## [Exercise]
Your task is to filter the data below down to the lines holding "AddressWidth".

## [Entries provided]

* * * * *

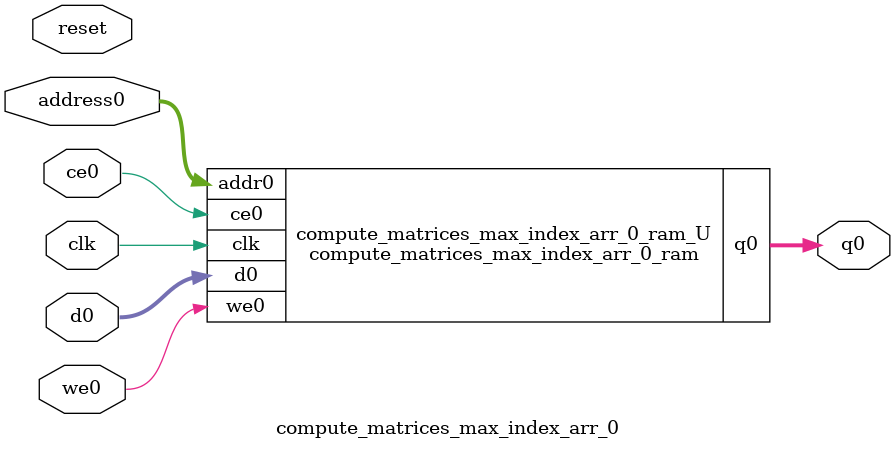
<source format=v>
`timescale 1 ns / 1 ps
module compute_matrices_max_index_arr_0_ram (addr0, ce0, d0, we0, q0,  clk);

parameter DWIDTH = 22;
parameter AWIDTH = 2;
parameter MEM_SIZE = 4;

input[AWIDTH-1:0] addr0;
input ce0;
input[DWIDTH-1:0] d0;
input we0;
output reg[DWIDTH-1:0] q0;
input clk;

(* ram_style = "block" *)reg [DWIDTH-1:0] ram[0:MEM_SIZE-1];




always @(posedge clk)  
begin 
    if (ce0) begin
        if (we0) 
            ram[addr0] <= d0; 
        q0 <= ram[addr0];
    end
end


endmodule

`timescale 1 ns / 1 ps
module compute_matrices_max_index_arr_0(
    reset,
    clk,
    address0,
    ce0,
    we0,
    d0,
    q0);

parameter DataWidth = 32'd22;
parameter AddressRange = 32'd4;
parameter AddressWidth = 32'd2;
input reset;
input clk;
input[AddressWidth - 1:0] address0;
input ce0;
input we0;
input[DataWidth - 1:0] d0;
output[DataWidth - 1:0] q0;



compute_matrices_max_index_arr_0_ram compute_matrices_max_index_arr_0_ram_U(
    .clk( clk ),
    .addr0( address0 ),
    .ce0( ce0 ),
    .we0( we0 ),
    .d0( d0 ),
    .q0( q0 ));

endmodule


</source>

* * * * *

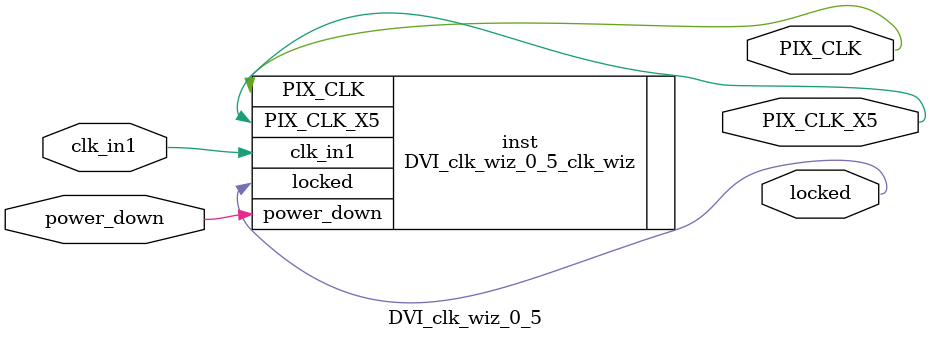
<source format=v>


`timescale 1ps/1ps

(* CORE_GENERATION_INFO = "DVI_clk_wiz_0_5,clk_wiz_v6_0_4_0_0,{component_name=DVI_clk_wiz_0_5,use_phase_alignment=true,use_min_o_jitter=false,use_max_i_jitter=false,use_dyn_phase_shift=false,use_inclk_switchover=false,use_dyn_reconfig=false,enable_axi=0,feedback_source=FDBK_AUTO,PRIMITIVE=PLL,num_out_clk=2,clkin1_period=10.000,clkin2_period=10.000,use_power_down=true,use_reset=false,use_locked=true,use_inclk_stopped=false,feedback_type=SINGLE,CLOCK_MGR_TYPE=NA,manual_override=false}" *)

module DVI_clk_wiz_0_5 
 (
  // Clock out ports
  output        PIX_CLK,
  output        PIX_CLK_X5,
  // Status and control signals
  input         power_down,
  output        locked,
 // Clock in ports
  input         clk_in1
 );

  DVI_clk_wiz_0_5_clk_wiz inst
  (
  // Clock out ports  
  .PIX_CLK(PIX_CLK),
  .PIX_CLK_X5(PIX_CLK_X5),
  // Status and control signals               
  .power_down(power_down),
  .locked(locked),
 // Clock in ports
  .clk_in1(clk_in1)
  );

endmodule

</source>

* * * * *

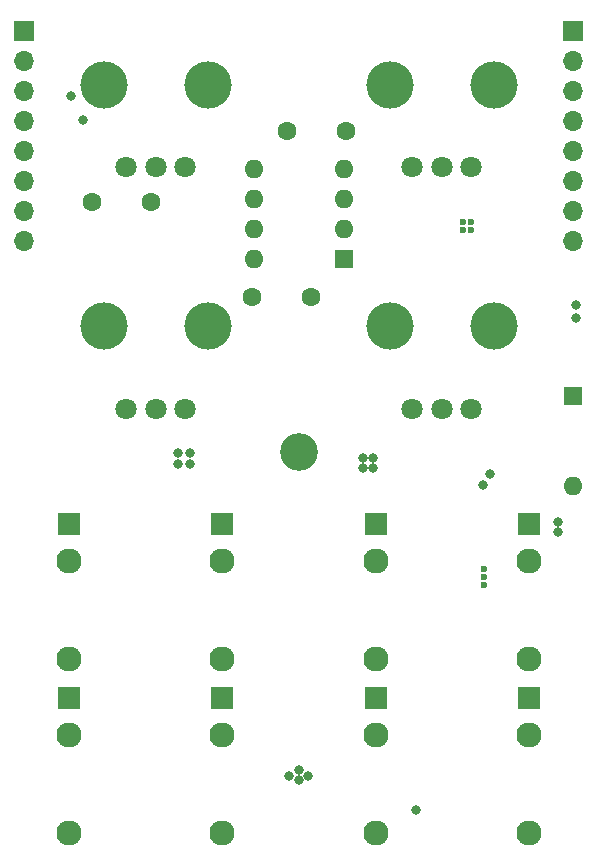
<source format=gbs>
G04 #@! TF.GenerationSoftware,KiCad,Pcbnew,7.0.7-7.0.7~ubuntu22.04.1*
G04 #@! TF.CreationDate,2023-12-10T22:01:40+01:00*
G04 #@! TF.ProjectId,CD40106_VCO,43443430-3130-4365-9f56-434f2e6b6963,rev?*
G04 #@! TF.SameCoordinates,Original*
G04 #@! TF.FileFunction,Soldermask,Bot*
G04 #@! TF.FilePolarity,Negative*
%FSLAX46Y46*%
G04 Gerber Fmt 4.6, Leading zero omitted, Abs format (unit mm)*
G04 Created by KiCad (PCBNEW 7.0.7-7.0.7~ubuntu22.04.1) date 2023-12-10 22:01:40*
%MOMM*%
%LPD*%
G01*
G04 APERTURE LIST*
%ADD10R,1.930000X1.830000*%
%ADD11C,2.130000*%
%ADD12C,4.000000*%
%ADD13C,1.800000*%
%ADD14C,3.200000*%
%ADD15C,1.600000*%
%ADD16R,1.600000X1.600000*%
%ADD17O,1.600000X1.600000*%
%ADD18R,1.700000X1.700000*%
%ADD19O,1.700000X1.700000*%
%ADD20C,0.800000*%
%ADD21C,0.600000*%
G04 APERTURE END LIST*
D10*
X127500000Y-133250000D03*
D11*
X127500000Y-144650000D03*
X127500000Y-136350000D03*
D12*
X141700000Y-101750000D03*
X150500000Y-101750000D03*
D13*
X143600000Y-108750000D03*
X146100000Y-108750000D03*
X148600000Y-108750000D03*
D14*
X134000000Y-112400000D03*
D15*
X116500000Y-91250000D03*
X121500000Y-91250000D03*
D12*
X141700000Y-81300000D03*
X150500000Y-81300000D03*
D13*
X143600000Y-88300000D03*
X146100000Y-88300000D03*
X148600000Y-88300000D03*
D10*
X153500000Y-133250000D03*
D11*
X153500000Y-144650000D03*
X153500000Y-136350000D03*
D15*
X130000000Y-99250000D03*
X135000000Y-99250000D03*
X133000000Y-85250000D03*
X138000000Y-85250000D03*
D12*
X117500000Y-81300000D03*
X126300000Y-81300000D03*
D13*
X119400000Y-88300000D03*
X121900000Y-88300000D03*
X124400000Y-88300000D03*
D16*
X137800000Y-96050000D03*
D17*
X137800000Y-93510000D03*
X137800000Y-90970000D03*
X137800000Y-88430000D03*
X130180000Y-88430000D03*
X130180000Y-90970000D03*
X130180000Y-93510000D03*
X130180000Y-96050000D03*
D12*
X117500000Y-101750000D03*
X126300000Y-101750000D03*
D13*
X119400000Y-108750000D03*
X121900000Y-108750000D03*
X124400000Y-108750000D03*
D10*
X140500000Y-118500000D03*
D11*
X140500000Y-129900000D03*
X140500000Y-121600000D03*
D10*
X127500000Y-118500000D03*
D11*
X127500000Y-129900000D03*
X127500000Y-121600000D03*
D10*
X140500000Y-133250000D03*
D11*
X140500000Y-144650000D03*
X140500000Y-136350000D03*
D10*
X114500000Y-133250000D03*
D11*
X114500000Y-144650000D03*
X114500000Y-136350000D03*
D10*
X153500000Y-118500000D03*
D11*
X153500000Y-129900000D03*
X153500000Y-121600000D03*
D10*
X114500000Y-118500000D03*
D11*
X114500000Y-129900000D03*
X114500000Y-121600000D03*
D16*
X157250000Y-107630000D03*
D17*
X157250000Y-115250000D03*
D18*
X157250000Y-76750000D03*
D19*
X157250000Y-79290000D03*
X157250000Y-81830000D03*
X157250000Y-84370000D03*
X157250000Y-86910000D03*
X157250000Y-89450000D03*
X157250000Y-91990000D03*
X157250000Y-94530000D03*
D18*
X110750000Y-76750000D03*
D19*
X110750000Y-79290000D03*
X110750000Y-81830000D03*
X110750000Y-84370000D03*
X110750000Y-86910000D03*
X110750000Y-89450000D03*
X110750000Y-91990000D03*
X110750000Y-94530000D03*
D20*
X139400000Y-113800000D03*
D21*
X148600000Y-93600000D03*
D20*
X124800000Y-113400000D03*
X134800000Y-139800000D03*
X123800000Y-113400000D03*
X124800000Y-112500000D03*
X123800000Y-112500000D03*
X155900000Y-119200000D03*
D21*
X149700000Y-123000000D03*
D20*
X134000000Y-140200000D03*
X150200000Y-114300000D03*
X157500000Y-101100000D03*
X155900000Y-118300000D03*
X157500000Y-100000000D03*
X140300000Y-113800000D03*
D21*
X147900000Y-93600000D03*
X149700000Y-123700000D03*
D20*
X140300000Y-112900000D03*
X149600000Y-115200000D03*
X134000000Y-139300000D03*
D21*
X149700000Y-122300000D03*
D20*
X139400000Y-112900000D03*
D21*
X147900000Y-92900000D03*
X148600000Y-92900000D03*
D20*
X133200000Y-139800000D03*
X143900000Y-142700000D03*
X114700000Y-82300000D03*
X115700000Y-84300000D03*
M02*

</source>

* * * * *

## [Your response]
parameter AddressWidth = 32'd2;
input[AddressWidth - 1:0] address0;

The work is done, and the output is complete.